In [1]:
from sklearn.metrics import accuracy_score, precision_score, recall_score, f1_score
from sklearn.datasets import load_iris
from sklearn.model_selection import train_test_split
from sklearn.tree import DecisionTreeClassifier

# Load dataset
X, y = load_iris(return_X_y=True)

# Split into train/test sets
X_train, X_test, y_train, y_test = train_test_split(X, y, test_size=0.3, random_state=0)

# Train a classifier
model = DecisionTreeClassifier()
model.fit(X_train, y_train)

# Make predictions
y_pred = model.predict(X_test)

# Evaluation metrics
print("Accuracy:", accuracy_score(y_test, y_pred))
print("Precision:", precision_score(y_test, y_pred, average='macro'))
print("Recall:", recall_score(y_test, y_pred, average='macro'))
print("F1 Score:", f1_score(y_test, y_pred, average='macro'))

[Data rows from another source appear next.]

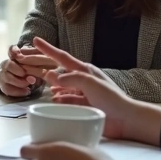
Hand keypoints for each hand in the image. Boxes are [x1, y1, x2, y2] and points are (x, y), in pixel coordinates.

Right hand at [0, 45, 53, 97]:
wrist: (32, 82)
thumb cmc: (38, 69)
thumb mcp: (41, 62)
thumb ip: (39, 58)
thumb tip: (44, 55)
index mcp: (17, 55)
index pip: (11, 50)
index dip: (13, 52)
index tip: (18, 55)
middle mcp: (7, 64)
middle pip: (7, 64)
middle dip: (17, 69)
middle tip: (27, 75)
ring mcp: (4, 75)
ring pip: (6, 77)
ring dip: (18, 81)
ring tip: (29, 85)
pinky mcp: (5, 86)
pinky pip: (7, 89)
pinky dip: (17, 91)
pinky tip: (27, 91)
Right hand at [32, 37, 160, 143]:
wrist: (125, 119)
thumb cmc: (111, 98)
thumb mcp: (89, 83)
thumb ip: (70, 78)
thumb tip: (51, 76)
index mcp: (85, 71)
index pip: (62, 57)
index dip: (48, 49)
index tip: (36, 40)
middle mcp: (83, 81)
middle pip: (61, 73)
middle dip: (49, 72)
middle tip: (37, 71)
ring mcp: (83, 94)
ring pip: (63, 89)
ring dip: (55, 89)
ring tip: (48, 90)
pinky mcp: (84, 107)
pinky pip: (68, 101)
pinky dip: (61, 101)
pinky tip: (56, 101)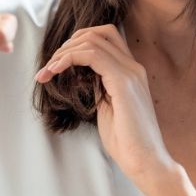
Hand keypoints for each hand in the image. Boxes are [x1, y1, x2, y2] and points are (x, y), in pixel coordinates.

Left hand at [33, 24, 173, 181]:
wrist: (146, 162)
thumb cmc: (127, 142)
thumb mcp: (107, 107)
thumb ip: (99, 86)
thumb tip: (82, 73)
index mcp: (131, 71)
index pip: (105, 37)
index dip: (78, 43)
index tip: (58, 63)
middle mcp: (133, 66)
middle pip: (99, 32)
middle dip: (69, 43)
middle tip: (50, 66)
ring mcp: (130, 73)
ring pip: (92, 40)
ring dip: (64, 52)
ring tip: (48, 70)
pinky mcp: (123, 83)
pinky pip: (93, 56)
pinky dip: (69, 58)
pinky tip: (56, 71)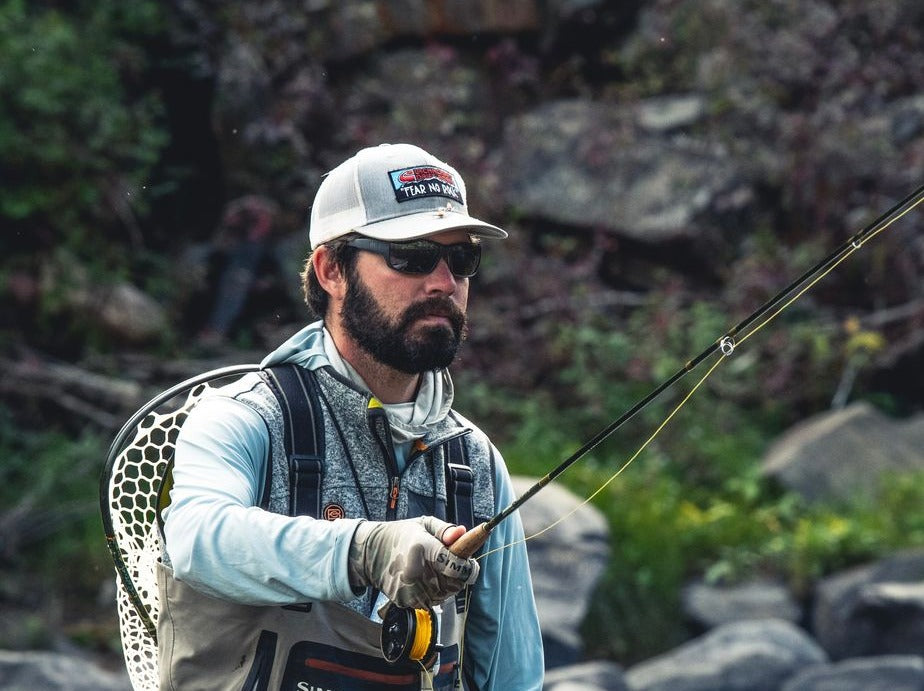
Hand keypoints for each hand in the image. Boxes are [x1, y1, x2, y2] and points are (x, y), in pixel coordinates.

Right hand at [348, 516, 479, 608]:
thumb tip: (463, 533)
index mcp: (423, 548)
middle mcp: (416, 571)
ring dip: (446, 585)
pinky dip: (433, 593)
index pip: (456, 565)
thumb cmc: (402, 535)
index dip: (467, 566)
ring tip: (435, 571)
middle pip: (455, 584)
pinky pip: (431, 602)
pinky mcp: (405, 600)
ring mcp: (410, 588)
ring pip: (445, 595)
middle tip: (450, 565)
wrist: (371, 553)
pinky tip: (424, 581)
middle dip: (458, 576)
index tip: (469, 563)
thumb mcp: (424, 524)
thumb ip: (445, 529)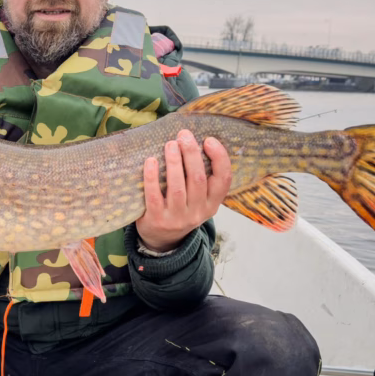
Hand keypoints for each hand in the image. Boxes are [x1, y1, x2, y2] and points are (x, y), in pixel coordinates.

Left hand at [136, 130, 231, 252]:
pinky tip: (151, 161)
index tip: (208, 140)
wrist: (162, 240)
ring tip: (170, 144)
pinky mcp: (157, 219)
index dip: (219, 158)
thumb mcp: (199, 200)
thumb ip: (201, 177)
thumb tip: (194, 141)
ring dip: (174, 162)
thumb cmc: (181, 208)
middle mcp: (198, 212)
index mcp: (212, 204)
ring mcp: (177, 217)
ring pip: (178, 187)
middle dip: (192, 154)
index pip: (224, 180)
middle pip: (198, 179)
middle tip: (184, 135)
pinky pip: (154, 196)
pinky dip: (152, 177)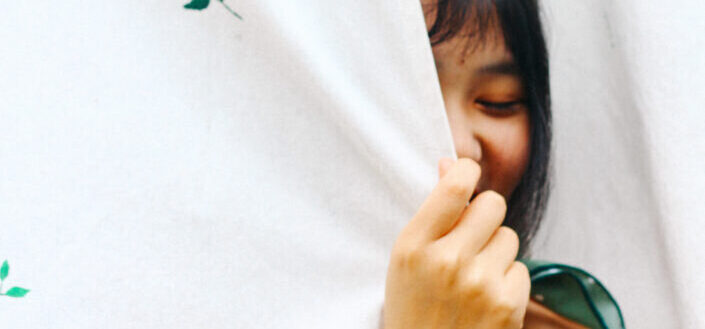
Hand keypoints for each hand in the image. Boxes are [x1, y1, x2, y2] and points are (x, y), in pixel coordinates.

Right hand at [382, 157, 530, 328]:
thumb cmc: (413, 309)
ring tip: (473, 278)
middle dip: (485, 217)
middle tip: (470, 239)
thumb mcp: (407, 261)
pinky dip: (507, 281)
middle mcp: (447, 260)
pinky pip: (521, 268)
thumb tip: (452, 165)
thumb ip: (432, 213)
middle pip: (493, 204)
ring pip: (509, 237)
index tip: (466, 179)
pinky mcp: (507, 305)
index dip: (467, 173)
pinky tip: (486, 300)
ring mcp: (479, 283)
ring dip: (496, 252)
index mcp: (413, 245)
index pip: (456, 185)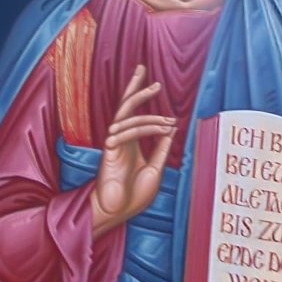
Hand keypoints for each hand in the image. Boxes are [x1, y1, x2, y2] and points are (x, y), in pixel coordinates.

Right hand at [91, 64, 175, 237]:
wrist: (118, 213)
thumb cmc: (134, 195)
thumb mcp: (155, 169)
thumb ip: (162, 149)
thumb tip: (172, 128)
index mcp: (131, 142)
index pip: (135, 114)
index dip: (142, 96)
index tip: (156, 85)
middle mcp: (122, 139)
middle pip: (125, 105)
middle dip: (133, 86)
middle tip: (142, 68)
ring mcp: (114, 144)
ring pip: (127, 116)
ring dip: (150, 115)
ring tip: (169, 119)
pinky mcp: (109, 152)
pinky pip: (124, 133)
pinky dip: (143, 128)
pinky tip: (162, 128)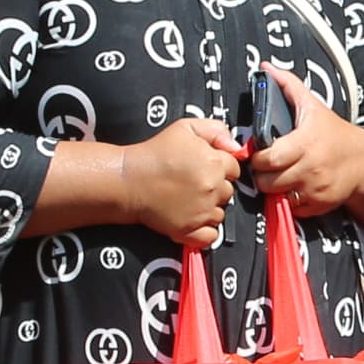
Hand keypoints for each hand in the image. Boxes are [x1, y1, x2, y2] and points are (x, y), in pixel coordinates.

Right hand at [119, 117, 243, 246]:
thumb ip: (216, 130)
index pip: (234, 168)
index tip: (207, 168)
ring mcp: (202, 211)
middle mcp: (212, 188)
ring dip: (210, 208)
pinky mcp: (189, 229)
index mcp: (214, 162)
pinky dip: (205, 230)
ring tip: (190, 199)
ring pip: (220, 213)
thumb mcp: (186, 127)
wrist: (129, 179)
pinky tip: (193, 218)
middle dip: (216, 187)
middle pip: (229, 191)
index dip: (221, 167)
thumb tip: (235, 146)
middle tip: (195, 183)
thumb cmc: (155, 153)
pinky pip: (211, 236)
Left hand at [245, 64, 363, 218]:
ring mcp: (314, 189)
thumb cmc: (334, 132)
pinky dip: (287, 199)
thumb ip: (289, 86)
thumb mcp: (313, 106)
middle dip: (261, 174)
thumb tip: (266, 68)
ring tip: (277, 176)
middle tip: (265, 166)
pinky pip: (291, 207)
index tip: (260, 152)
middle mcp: (310, 168)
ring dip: (273, 187)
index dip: (258, 156)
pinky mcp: (318, 205)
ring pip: (276, 196)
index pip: (268, 157)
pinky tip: (292, 186)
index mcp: (305, 143)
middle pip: (267, 180)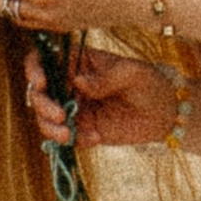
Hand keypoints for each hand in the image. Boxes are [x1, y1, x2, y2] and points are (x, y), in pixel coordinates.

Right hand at [25, 42, 176, 151]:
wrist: (164, 114)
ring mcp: (74, 108)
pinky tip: (95, 139)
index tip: (41, 83)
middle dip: (42, 106)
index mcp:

Accuracy: 0.9777777777777777
Precision: 0.9722222222222222
Recall: 0.9814814814814815
F1 Score: 0.975983436853002


## Topic 20 – Evaluation Metrics

Evaluation metrics are used to assess the performance of classification models. The most commonly used metrics include:

- **Accuracy**: Overall, how often the classifier is correct.
- **Precision**: How many selected items are relevant.
- **Recall**: How many relevant items are selected.
- **F1 Score**: Harmonic mean of precision and recall.

### 🔹 Dataset:
- Iris dataset from `sklearn.datasets`

### 🔹 Implementation:
- Model: `DecisionTreeClassifier`
- Metrics: `accuracy_score`, `precision_score`, `recall_score`, `f1_score`

### 🔹 Average Type:
- `macro`: calculates metric independently for each class and takes the average.